◆ WORK TO COMPLETE
Rewrite each line of the listing below as one string in a JSON list, omitting blank lines and the pictures.

--*--

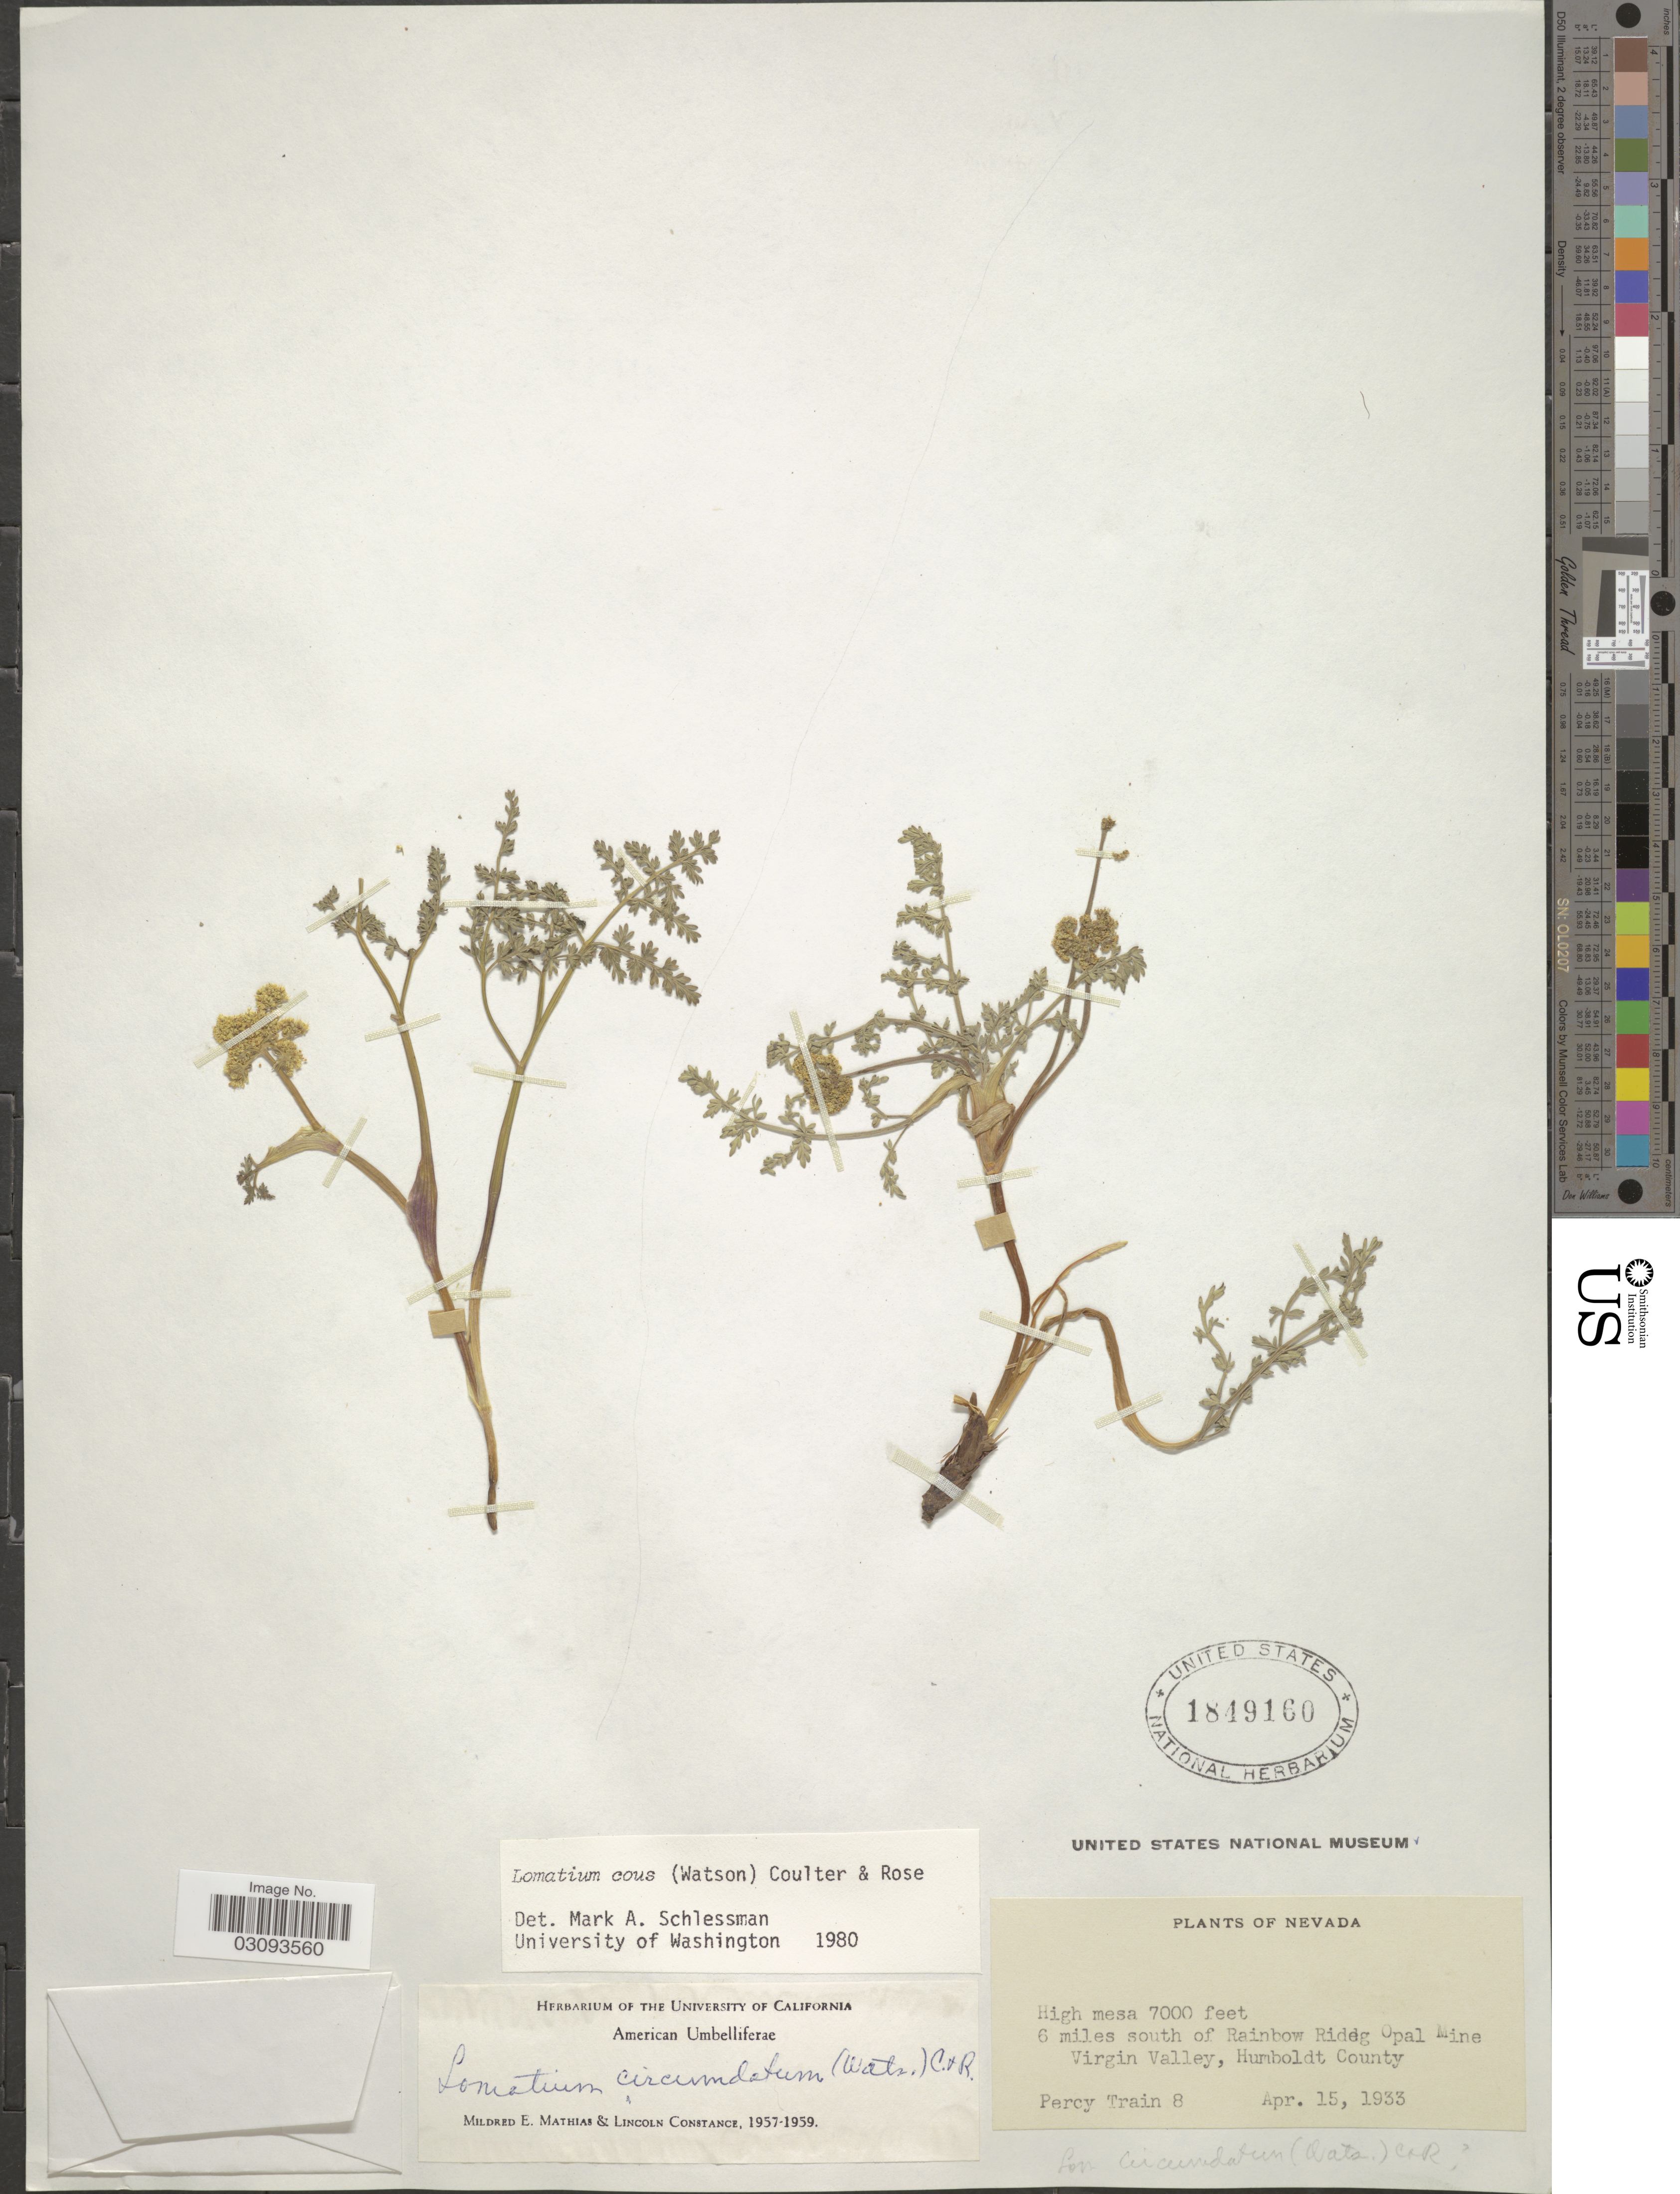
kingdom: Plantae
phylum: Tracheophyta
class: Magnoliopsida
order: Apiales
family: Apiaceae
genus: Lomatium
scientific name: Lomatium cous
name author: (S. Watson) J.M. Coult. & Rose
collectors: P. Train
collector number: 8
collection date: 1933-04-15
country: United States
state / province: Nevada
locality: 6 miles south of Rainbow Rideg Opal Mine Virgin Valley, Humboldt County.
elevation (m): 2134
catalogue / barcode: US 1849160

--*--

◆ REPLY TO THE TASK
[
  "kingdom: Plantae",
  "phylum: Tracheophyta",
  "class: Magnoliopsida",
  "order: Apiales",
  "family: Apiaceae",
  "genus: Lomatium",
  "scientific name: Lomatium cous",
  "name author: (S. Watson) J.M. Coult. & Rose",
  "collectors: P. Train",
  "collector number: 8",
  "collection date: 1933-04-15",
  "country: United States",
  "state / province: Nevada",
  "locality: 6 miles south of Rainbow Rideg Opal Mine Virgin Valley, Humboldt County.",
  "elevation (m): 2134",
  "catalogue / barcode: US 1849160"
]